#### ASSIGNED TASK
Each line of the data below between the one containing "drivers from using" and the one containing "WordPress.org", both included, is to be repeated exactly. Please omit pictures.

#### Records excerpted from a collection
# # # # # # #

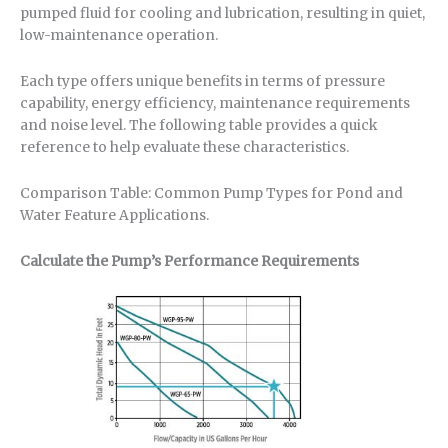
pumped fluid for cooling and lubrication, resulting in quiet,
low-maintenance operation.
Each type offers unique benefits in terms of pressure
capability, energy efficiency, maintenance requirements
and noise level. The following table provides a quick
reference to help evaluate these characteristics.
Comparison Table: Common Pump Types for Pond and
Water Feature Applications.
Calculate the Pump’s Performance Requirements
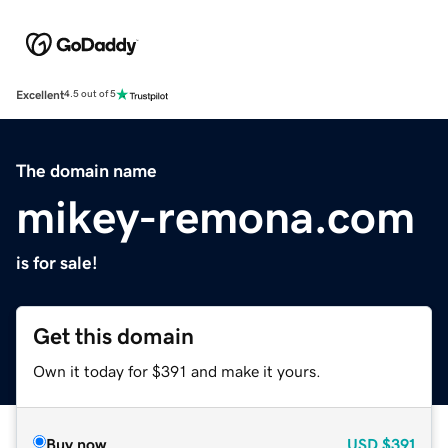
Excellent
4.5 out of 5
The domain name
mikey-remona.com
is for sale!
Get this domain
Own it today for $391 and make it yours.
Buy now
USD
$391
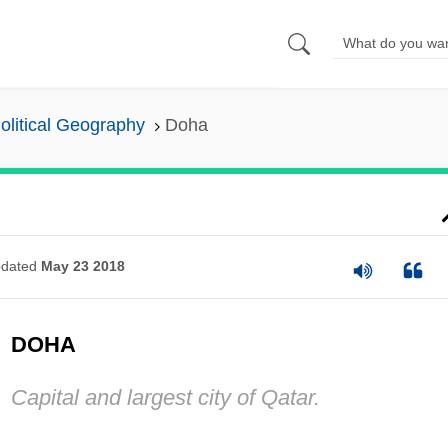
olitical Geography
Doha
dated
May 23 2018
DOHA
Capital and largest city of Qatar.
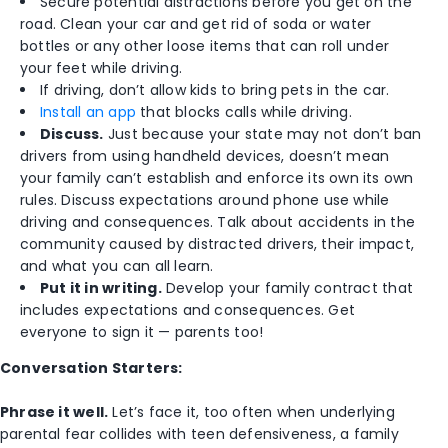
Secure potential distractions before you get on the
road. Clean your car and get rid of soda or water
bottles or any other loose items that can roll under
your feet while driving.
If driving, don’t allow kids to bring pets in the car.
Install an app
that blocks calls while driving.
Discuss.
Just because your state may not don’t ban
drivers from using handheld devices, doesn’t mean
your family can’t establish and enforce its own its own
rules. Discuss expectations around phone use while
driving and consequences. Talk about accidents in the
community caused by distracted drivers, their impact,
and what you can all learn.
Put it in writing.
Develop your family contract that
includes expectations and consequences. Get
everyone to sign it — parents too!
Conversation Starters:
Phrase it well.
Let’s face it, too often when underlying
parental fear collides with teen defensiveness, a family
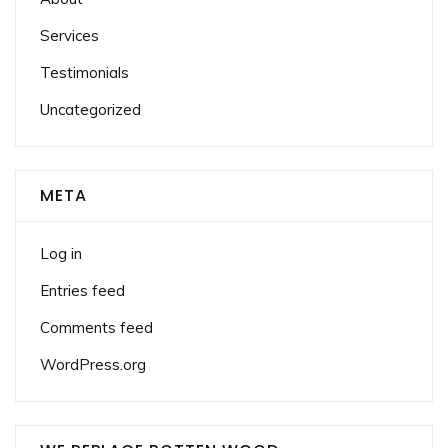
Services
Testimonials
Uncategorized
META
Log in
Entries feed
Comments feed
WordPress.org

# # # # # # #

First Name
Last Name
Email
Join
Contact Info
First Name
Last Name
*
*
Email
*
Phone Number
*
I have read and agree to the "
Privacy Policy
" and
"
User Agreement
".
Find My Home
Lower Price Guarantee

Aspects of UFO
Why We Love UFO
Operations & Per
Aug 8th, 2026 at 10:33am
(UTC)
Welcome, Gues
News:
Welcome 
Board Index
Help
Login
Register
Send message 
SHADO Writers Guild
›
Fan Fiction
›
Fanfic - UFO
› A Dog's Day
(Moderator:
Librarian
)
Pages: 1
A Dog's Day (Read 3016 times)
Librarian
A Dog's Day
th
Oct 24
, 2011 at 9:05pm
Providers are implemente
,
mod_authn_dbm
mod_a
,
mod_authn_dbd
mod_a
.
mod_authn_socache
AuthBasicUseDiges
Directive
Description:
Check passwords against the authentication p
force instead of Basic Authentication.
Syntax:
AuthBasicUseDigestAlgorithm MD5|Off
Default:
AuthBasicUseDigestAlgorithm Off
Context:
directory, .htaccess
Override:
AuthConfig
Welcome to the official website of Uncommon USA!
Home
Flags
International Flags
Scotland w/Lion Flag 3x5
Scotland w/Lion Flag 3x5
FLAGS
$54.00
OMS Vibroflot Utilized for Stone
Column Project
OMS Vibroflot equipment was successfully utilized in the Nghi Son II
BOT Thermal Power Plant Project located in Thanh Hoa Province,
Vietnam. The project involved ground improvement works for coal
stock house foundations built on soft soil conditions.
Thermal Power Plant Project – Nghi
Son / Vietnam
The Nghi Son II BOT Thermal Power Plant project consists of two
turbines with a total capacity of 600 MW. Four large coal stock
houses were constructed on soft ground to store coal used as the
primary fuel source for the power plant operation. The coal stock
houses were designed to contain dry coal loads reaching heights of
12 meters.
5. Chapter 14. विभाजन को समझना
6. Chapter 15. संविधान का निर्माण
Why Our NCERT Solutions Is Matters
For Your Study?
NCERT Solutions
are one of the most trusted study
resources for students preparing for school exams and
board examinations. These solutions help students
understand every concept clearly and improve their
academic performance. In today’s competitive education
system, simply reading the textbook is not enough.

# # # # # # #

#### EXERCISE RESPONSE
drivers from using handheld devices, doesn’t mean
your family can’t establish and enforce its own its own
rules. Discuss expectations around phone use while
driving and consequences. Talk about accidents in the
community caused by distracted drivers, their impact,
and what you can all learn.
Put it in writing.
Develop your family contract that
includes expectations and consequences. Get
everyone to sign it — parents too!
Conversation Starters:
Phrase it well.
Let’s face it, too often when underlying
parental fear collides with teen defensiveness, a family
Services
Testimonials
Uncategorized
META
Log in
Entries feed
Comments feed
WordPress.org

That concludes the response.